Images, mots et formules sont les principaux facteurs immédiats des opinions des foules. La puissance des mots est liée à la puissance des images qu’ils évoquent indépendamment de leur signification réelle. Souvent, argue Le Bon, les hommes d’Etat ne font que baptiser de mots populaires, ou au moins neutres, les choses détestées des foules sous leurs anciens noms.L’importance des illusions souligne à quel point les foules n’ont que faire de la vérité. « Elles se détournent des évidences qui leur déplaisent, préférant déifier l’erreur qui sait les séduire », souligne Gustave Le Bon. Il est nécessaire d’illusionner les foules pour être leur maître ; les désillusionner c’est risquer d’en être leur victime.


Face à cette toute puissance de la doxa, l’expérience se pose comme le seul procédé véritablement efficace pour établir solidement une vérité dans l’âme des foules et détruire des illusions. Celle-ci doit néanmoins être répétée un nombre incalculable de fois pour que ses leçons puissent être retenues.En effet, les foules ne sont pas sensibles à la force des raisonnements. Comme nous l’avons vu précédemment, elles fonctionnent par associations d’idées. Les orateurs font donc appel à leurs sentiments et non à leur raison sachant que la méthode la plus efficace pour « vaincre une foule » c’est justement de se rendre compte de ses sentiments, feindre de les partager, puis les modifier en provocant au moyen d’associations rudimentaires des images suggestives



  • Les meneurs des foules et leurs moyens de persuasion

D’instinct, un nombre d’individus réunis se placent sous l’autorité d’un chef, d’un meneur. La volonté du meneur est le noyau autour duquel se forment toutes leurs opinions. Les meneurs sont en général des hommes d’action hypnotisés par leur propre idée. Leur rôle est de créer la foi : à partir de là, ils servent de guide.


Les moyens d’action des meneurs se résument à trois grands axes : l’affirmation, la répétition, la contagion. Pour entraîner une foule pour un instant, il faut des suggestions rapides qui peuvent prendre la forme d’exemples. Quand on veut faire pénétrer une idée dans sa tête, il n’y a que l’action, la répétition et la contagion (processus long mais effets durables). L’affirmation pure et simple, dégagée de tout raisonnement ou de toute preuve, est le moyen le plus efficace pour faire pénétrer une idée dans l’âme des foules. Il faut qu’elle soit constamment répétée dans les mêmes termes et le plus possible. C’est seulement quand une affirmation a suffisamment été répétée dans les mêmes termes que se forme un courant d’opinion et que le mécanisme de la contagion intervient. Celui-ci est assez puissant pour imposer aux hommes non seulement certaines façons de penser mais aussi de sentir.


Le prestige enfin, en tant que fascination qu’exerce sur notre esprit un individu, une œuvre ou une doctrine joue un rôle important. Cela paralyse nos facultés critiques. Le propre du prestige est donc d’empêcher de voir les choses telles qu’elles sont et de paralyser nos jugements.



  • Limites de variabilité des croyances et des opinions des foules

Il faut savoir distinguer les grandes croyances permanentes qui se perpétuent sur plusieurs siècles, et sur lesquelles une civilisation entière repose, des opinions momentanées et changeantes.

| Problème posé A |
D'après le texte sur la psychologie des foules, à quels trois grands axes se résument les moyens d'action des meneurs ?
| Problème posé B |
Poursuivez le texte sur la psychologie des foules à partir de sa dernière phrase.

| Données enregistrées |

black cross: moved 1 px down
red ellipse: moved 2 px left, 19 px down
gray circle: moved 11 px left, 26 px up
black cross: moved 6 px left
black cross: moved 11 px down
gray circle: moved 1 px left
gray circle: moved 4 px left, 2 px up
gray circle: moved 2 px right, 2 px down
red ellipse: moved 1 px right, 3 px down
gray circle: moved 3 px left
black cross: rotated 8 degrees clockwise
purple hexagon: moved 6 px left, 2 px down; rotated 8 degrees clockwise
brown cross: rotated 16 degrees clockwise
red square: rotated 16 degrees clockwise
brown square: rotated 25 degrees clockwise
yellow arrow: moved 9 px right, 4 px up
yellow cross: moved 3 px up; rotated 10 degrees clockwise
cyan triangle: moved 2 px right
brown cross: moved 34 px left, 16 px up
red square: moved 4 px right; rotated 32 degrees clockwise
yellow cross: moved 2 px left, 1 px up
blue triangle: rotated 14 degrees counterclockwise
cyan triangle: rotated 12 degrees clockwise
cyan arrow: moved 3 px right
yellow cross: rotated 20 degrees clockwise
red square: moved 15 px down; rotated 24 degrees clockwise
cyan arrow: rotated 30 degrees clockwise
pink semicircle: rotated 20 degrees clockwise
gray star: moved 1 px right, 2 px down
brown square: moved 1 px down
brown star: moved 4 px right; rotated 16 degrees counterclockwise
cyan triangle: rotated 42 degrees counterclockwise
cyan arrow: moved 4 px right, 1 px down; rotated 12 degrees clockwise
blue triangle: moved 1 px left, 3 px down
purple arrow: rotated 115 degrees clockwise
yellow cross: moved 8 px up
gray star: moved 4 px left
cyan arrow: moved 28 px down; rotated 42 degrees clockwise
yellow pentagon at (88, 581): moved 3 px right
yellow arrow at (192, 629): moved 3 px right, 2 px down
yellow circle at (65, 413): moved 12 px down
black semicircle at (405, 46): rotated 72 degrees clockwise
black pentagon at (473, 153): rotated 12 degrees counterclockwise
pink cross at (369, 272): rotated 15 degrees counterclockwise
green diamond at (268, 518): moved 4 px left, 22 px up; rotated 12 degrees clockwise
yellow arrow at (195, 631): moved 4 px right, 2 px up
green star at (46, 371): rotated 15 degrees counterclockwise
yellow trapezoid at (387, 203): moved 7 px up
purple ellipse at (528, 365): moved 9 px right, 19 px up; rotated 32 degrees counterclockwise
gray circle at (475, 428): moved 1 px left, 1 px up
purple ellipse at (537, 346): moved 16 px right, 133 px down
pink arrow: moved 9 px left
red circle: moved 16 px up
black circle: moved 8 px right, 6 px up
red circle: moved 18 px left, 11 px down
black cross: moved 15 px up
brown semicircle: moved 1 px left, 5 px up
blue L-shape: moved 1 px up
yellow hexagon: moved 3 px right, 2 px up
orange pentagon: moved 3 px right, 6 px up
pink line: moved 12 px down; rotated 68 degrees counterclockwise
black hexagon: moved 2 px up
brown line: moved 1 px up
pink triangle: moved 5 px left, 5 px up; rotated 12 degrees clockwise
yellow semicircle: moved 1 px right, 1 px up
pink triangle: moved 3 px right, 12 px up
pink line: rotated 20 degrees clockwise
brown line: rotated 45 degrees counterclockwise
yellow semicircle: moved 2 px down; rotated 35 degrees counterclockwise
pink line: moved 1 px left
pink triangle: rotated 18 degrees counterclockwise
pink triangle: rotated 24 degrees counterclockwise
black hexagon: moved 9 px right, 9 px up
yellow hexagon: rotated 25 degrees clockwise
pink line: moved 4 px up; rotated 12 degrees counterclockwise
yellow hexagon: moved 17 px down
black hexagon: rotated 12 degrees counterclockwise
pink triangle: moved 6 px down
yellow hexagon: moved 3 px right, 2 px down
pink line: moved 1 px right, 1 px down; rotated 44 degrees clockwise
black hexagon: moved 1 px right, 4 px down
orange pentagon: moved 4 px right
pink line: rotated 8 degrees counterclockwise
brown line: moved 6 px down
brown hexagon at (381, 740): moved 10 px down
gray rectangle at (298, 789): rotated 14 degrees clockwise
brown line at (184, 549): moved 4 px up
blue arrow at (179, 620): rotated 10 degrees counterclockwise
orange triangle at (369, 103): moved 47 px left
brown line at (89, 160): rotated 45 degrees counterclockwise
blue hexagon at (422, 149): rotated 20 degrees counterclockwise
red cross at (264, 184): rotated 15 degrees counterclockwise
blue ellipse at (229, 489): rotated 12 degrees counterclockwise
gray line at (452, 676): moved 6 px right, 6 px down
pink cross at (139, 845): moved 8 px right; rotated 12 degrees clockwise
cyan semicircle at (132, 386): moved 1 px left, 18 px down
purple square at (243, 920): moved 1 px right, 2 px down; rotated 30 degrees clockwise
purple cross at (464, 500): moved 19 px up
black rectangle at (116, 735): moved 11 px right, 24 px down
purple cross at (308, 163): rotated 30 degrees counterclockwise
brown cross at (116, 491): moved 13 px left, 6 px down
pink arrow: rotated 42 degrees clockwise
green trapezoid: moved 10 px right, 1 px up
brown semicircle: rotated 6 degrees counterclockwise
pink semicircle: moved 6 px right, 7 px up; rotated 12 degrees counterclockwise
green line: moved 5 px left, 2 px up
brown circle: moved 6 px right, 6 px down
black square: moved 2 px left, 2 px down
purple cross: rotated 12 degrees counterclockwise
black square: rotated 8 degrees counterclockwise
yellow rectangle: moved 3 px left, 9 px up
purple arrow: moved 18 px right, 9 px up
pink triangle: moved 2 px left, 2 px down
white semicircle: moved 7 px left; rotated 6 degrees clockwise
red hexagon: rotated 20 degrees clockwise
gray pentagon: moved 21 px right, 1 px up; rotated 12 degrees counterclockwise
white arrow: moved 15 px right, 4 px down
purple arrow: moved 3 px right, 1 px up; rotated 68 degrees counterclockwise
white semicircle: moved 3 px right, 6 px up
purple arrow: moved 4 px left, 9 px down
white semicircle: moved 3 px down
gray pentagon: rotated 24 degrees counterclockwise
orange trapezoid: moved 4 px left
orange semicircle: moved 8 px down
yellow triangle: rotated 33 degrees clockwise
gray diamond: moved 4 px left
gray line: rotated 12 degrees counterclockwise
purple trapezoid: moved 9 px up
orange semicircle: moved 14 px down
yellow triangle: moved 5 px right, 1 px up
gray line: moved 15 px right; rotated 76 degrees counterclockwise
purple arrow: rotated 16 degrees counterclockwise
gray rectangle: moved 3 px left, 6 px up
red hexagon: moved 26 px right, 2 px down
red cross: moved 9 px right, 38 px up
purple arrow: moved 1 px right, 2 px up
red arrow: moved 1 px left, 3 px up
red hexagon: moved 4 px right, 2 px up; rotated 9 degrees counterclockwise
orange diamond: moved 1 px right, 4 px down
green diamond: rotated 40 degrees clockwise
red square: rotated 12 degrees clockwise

| Bonne réponse A |
L'affirmation, la répétition et la contagion.

| Bonne réponse B |
Une opinion passagère s’établit facilement dans l’âme des foules mais il est difficile d’y ancrer une croyance durable comme il est difficile de la détruire quand elle s’est formée. Grâce aux croyances générales, les hommes sont entourés d’un réseau de traditions, d’opinions et de coutumes qui agissent tels des cadres référents incontournables et rendent les hommes toujours un peu plus semblables les uns des autres. Personne ne songe à s’y soustraire. Les opinions mobiles des foules : les opinions contraires aux sentiments et aux croyances de la race n’ont qu’une durée éphémère.


Cela dit, l’effacement des croyances générales constatée par Le Bon en cette fin de 19e siècle, laisse place à une foule d’opinions particulières sans passé ni avenir. La puissance des foules, trouvant de moins en moins de contrepoids, lui permet de manifester librement sa mobilité extrême d’opinion. La diffusion de la presse fait, en outre, passer sans cesse sous ses yeux les opinions les plus contraires : les suggestions engendrées par chacune d’elles sont donc vite détruites par des suggestions opposées.


Et Le Bon de conclure par conséquent à l’impuissance des gouvernements à diriger les opinions. L’opinion des foules tendrait ainsi à devenir le principe régulateur de la politique. Même la presse s’effacerait devant le pouvoir des foules : elle ne ferait que suivre les changements de la pensée publique ; la concurrence l’y contraignant, sous peine de perdre ses lecteurs.



  • Foules hétérogènes et foules homogènes

Les foules hétérogènes sont composées d’individus quelconques, quelque soit leur profession ou leur intelligence. L’âme de la foule est dominée par l’âme de la race. Une foule latine fera par exemple appel à Etat tandis qu’une foule anglo-saxonne en appellera seulement à l’initiative privée.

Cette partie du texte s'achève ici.